To the boys she said, “Yes or no?” She said, “Look at this man and give me a thumbs up yes, or thumbs down no.”
I think I might’ve closed my eyes in prayer. They say that if you imagine or envision something hard enough, it’ll happen. I kind of went off on a tangent wondering who, in history, closed his or her eyes for a period of time and visualized World War II, the Plague, every hurricane that hit the Gulf Coast, a couple of our presidents, Polio, that one spacecraft that blew up with a teacher on board, slavery, World War I, the Titanic sinking, the Spanish flu, Heaven’s Gate, bell bottom pants, the designated hitter rule in the American League, Caddyshack II, diphtheria, Taco Bell, and pet rocks. Oh, in my mind—this hadn’t happened to me since I stood in a drugstore at age sixteen, looking at all the bars of soap—I thought about Mount Vesuvius, New Coke, non-alcoholic beer, Carhenge, Jell-O salad, Kmart, Olive Garden, I-95, Texas hold ‘em, flat-roofed houses, DDT, the movie Plan 9 from Outer Space, the movie Glen or Glenda. I’d seen the beginnings and ends of both those films.
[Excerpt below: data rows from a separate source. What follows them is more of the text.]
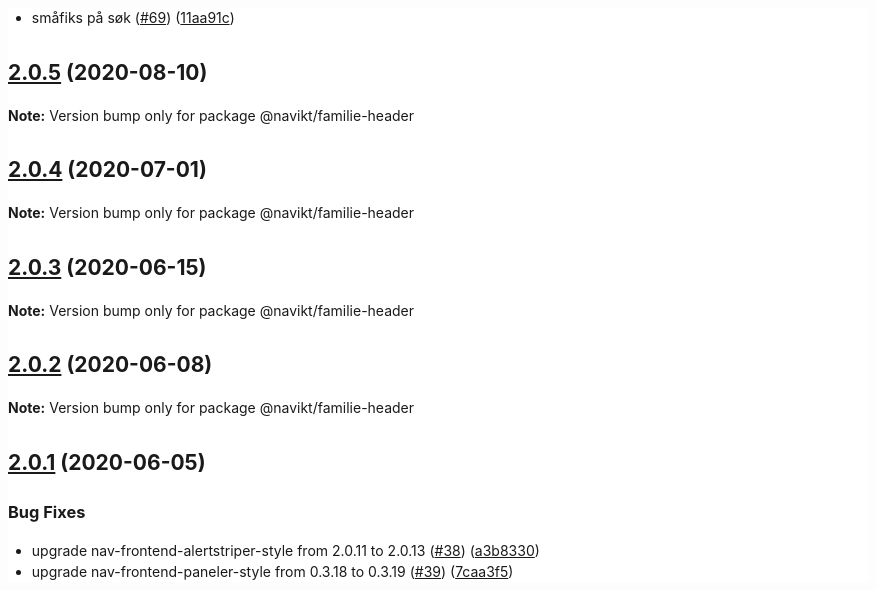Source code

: * småfiks på søk ([#69](https://github.com/navikt/familie-felles-frontend/issues/69)) ([11aa91c](https://github.com/navikt/familie-felles-frontend/commit/11aa91c054683a0c13354eed54811700b99ab402))





## [2.0.5](https://github.com/navikt/familie-felles-frontend/compare/@navikt/familie-header@2.0.4...@navikt/familie-header@2.0.5) (2020-08-10)

**Note:** Version bump only for package @navikt/familie-header





## [2.0.4](https://github.com/navikt/familie-felles-frontend/compare/@navikt/familie-header@2.0.3...@navikt/familie-header@2.0.4) (2020-07-01)

**Note:** Version bump only for package @navikt/familie-header





## [2.0.3](https://github.com/navikt/familie-felles-frontend/compare/@navikt/familie-header@2.0.2...@navikt/familie-header@2.0.3) (2020-06-15)

**Note:** Version bump only for package @navikt/familie-header





## [2.0.2](https://github.com/navikt/familie-felles-frontend/compare/@navikt/familie-header@2.0.1...@navikt/familie-header@2.0.2) (2020-06-08)

**Note:** Version bump only for package @navikt/familie-header





## [2.0.1](https://github.com/navikt/familie-felles-frontend/compare/@navikt/familie-header@2.0.0...@navikt/familie-header@2.0.1) (2020-06-05)


### Bug Fixes

* upgrade nav-frontend-alertstriper-style from 2.0.11 to 2.0.13 ([#38](https://github.com/navikt/familie-felles-frontend/issues/38)) ([a3b8330](https://github.com/navikt/familie-felles-frontend/commit/a3b83302d4a2a5e39729e730c9e745727969cf84))
* upgrade nav-frontend-paneler-style from 0.3.18 to 0.3.19 ([#39](https://github.com/navikt/familie-felles-frontend/issues/39)) ([7caa3f5](https://github.com/navikt/familie-felles-frontend/commit/7caa3f52470795875078daaa347e01ecfca32089))
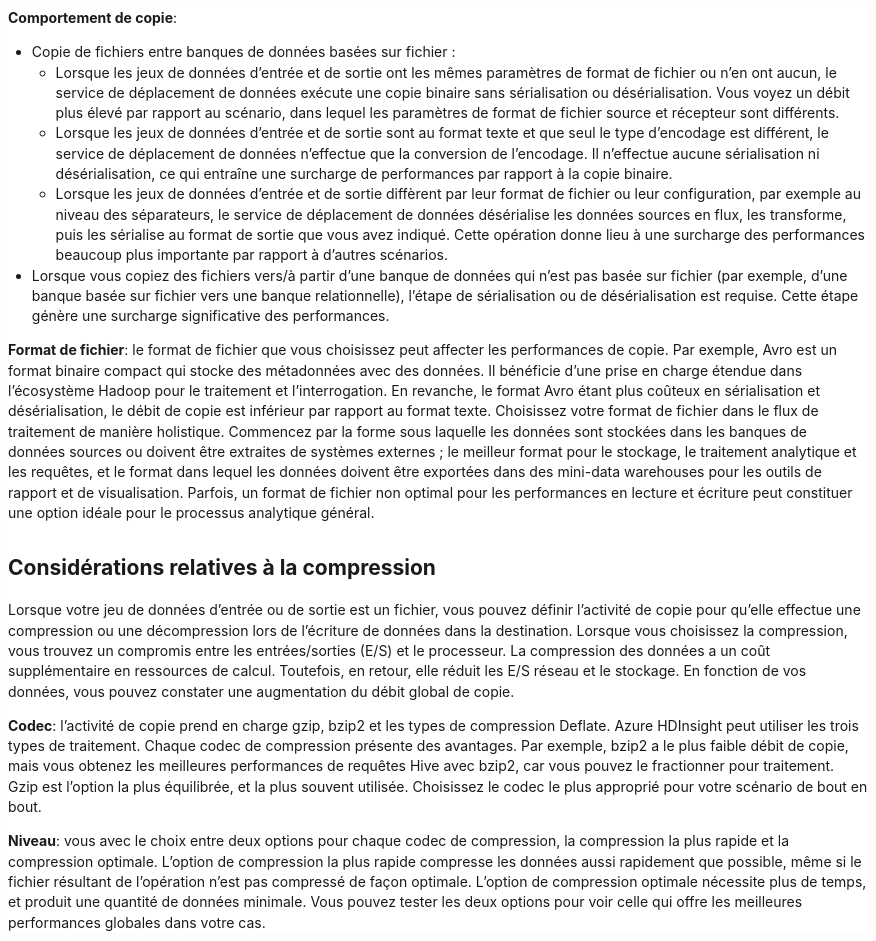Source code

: **Comportement de copie**:

* Copie de fichiers entre banques de données basées sur fichier :
  * Lorsque les jeux de données d’entrée et de sortie ont les mêmes paramètres de format de fichier ou n’en ont aucun, le service de déplacement de données exécute une copie binaire sans sérialisation ou désérialisation. Vous voyez un débit plus élevé par rapport au scénario, dans lequel les paramètres de format de fichier source et récepteur sont différents.
  * Lorsque les jeux de données d’entrée et de sortie sont au format texte et que seul le type d’encodage est différent, le service de déplacement de données n’effectue que la conversion de l’encodage. Il n’effectue aucune sérialisation ni désérialisation, ce qui entraîne une surcharge de performances par rapport à la copie binaire.
  * Lorsque les jeux de données d’entrée et de sortie diffèrent par leur format de fichier ou leur configuration, par exemple au niveau des séparateurs, le service de déplacement de données désérialise les données sources en flux, les transforme, puis les sérialise au format de sortie que vous avez indiqué. Cette opération donne lieu à une surcharge des performances beaucoup plus importante par rapport à d’autres scénarios.
* Lorsque vous copiez des fichiers vers/à partir d’une banque de données qui n’est pas basée sur fichier (par exemple, d’une banque basée sur fichier vers une banque relationnelle), l’étape de sérialisation ou de désérialisation est requise. Cette étape génère une surcharge significative des performances.

**Format de fichier**: le format de fichier que vous choisissez peut affecter les performances de copie. Par exemple, Avro est un format binaire compact qui stocke des métadonnées avec des données. Il bénéficie d’une prise en charge étendue dans l’écosystème Hadoop pour le traitement et l’interrogation. En revanche, le format Avro étant plus coûteux en sérialisation et désérialisation, le débit de copie est inférieur par rapport au format texte. Choisissez votre format de fichier dans le flux de traitement de manière holistique. Commencez par la forme sous laquelle les données sont stockées dans les banques de données sources ou doivent être extraites de systèmes externes ; le meilleur format pour le stockage, le traitement analytique et les requêtes, et le format dans lequel les données doivent être exportées dans des mini-data warehouses pour les outils de rapport et de visualisation. Parfois, un format de fichier non optimal pour les performances en lecture et écriture peut constituer une option idéale pour le processus analytique général.

## <a name="considerations-for-compression"></a>Considérations relatives à la compression
Lorsque votre jeu de données d’entrée ou de sortie est un fichier, vous pouvez définir l’activité de copie pour qu’elle effectue une compression ou une décompression lors de l’écriture de données dans la destination. Lorsque vous choisissez la compression, vous trouvez un compromis entre les entrées/sorties (E/S) et le processeur. La compression des données a un coût supplémentaire en ressources de calcul. Toutefois, en retour, elle réduit les E/S réseau et le stockage. En fonction de vos données, vous pouvez constater une augmentation du débit global de copie.

**Codec**: l’activité de copie prend en charge gzip, bzip2 et les types de compression Deflate. Azure HDInsight peut utiliser les trois types de traitement. Chaque codec de compression présente des avantages. Par exemple, bzip2 a le plus faible débit de copie, mais vous obtenez les meilleures performances de requêtes Hive avec bzip2, car vous pouvez le fractionner pour traitement. Gzip est l’option la plus équilibrée, et la plus souvent utilisée. Choisissez le codec le plus approprié pour votre scénario de bout en bout.

**Niveau**: vous avec le choix entre deux options pour chaque codec de compression, la compression la plus rapide et la compression optimale. L’option de compression la plus rapide compresse les données aussi rapidement que possible, même si le fichier résultant de l’opération n’est pas compressé de façon optimale. L’option de compression optimale nécessite plus de temps, et produit une quantité de données minimale. Vous pouvez tester les deux options pour voir celle qui offre les meilleures performances globales dans votre cas.
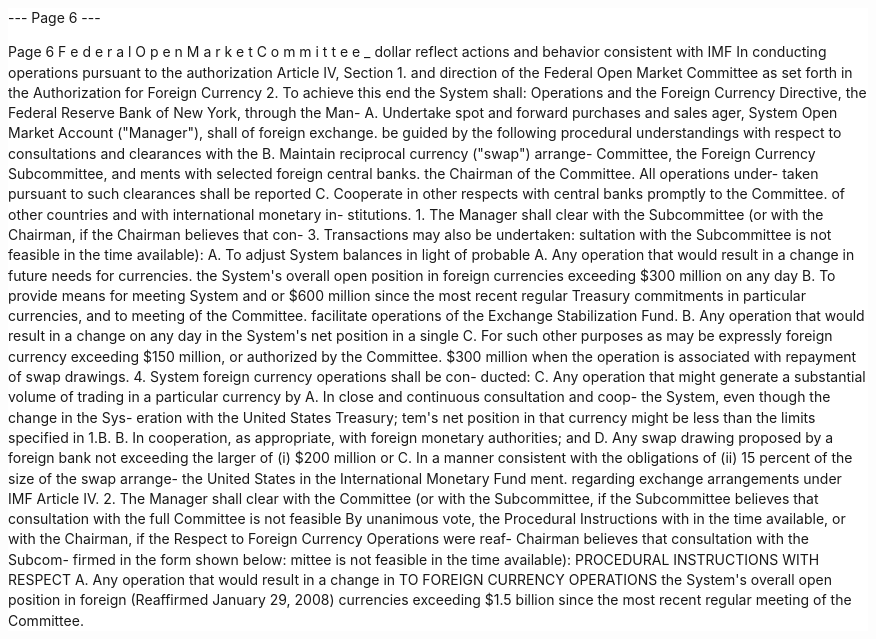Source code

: --- Page 6 ---

Page 6 F e d e r a l O p e n M a r k e t C o m m i t t e e _
dollar reflect actions and behavior consistent with IMF In conducting operations pursuant to the authorization
Article IV, Section 1. and direction of the Federal Open Market Committee
as set forth in the Authorization for Foreign Currency
2. To achieve this end the System shall: Operations and the Foreign Currency Directive, the
Federal Reserve Bank of New York, through the Man-
A. Undertake spot and forward purchases and sales ager, System Open Market Account ("Manager"), shall
of foreign exchange. be guided by the following procedural understandings
with respect to consultations and clearances with the
B. Maintain reciprocal currency ("swap") arrange- Committee, the Foreign Currency Subcommittee, and
ments with selected foreign central banks. the Chairman of the Committee. All operations under-
taken pursuant to such clearances shall be reported
C. Cooperate in other respects with central banks promptly to the Committee.
of other countries and with international monetary in-
stitutions. 1. The Manager shall clear with the Subcommittee (or
with the Chairman, if the Chairman believes that con-
3. Transactions may also be undertaken: sultation with the Subcommittee is not feasible in the
time available):
A. To adjust System balances in light of probable A. Any operation that would result in a change in
future needs for currencies. the System's overall open position in foreign
currencies exceeding $300 million on any day
B. To provide means for meeting System and or $600 million since the most recent regular
Treasury commitments in particular currencies, and to meeting of the Committee.
facilitate operations of the Exchange Stabilization
Fund. B. Any operation that would result in a change on
any day in the System's net position in a single
C. For such other purposes as may be expressly foreign currency exceeding $150 million, or
authorized by the Committee. $300 million when the operation is associated
with repayment of swap drawings.
4. System foreign currency operations shall be con-
ducted: C. Any operation that might generate a substantial
volume of trading in a particular currency by
A. In close and continuous consultation and coop- the System, even though the change in the Sys-
eration with the United States Treasury; tem's net position in that currency might be
less than the limits specified in 1.B.
B. In cooperation, as appropriate, with foreign
monetary authorities; and D. Any swap drawing proposed by a foreign bank
not exceeding the larger of (i) $200 million or
C. In a manner consistent with the obligations of (ii) 15 percent of the size of the swap arrange-
the United States in the International Monetary Fund ment.
regarding exchange arrangements under IMF Article
IV. 2. The Manager shall clear with the Committee (or
with the Subcommittee, if the Subcommittee believes
that consultation with the full Committee is not feasible
By unanimous vote, the Procedural Instructions with in the time available, or with the Chairman, if the
Respect to Foreign Currency Operations were reaf- Chairman believes that consultation with the Subcom-
firmed in the form shown below: mittee is not feasible in the time available):
PROCEDURAL INSTRUCTIONS WITH RESPECT A. Any operation that would result in a change in
TO FOREIGN CURRENCY OPERATIONS the System's overall open position in foreign
(Reaffirmed January 29, 2008) currencies exceeding $1.5 billion since the
most recent regular meeting of the Committee.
One of the men grunted, cleared his throat—it was the echolalia man—sang out an odd high-pitched noise that ended with “Hee-haw!” and I imagined his either nodding up and down, or sideways.
Finally, Summer Buck said, “That’s exactly how I feel, boys.”
Then I imagined us downstairs in the basement apartment, how we would name our first child Purell if a girl, Lysol if a boy. I opened my eyes, got in line with the men marching into the kitchen, and thought about what toppings I’d want, should I stay for supper.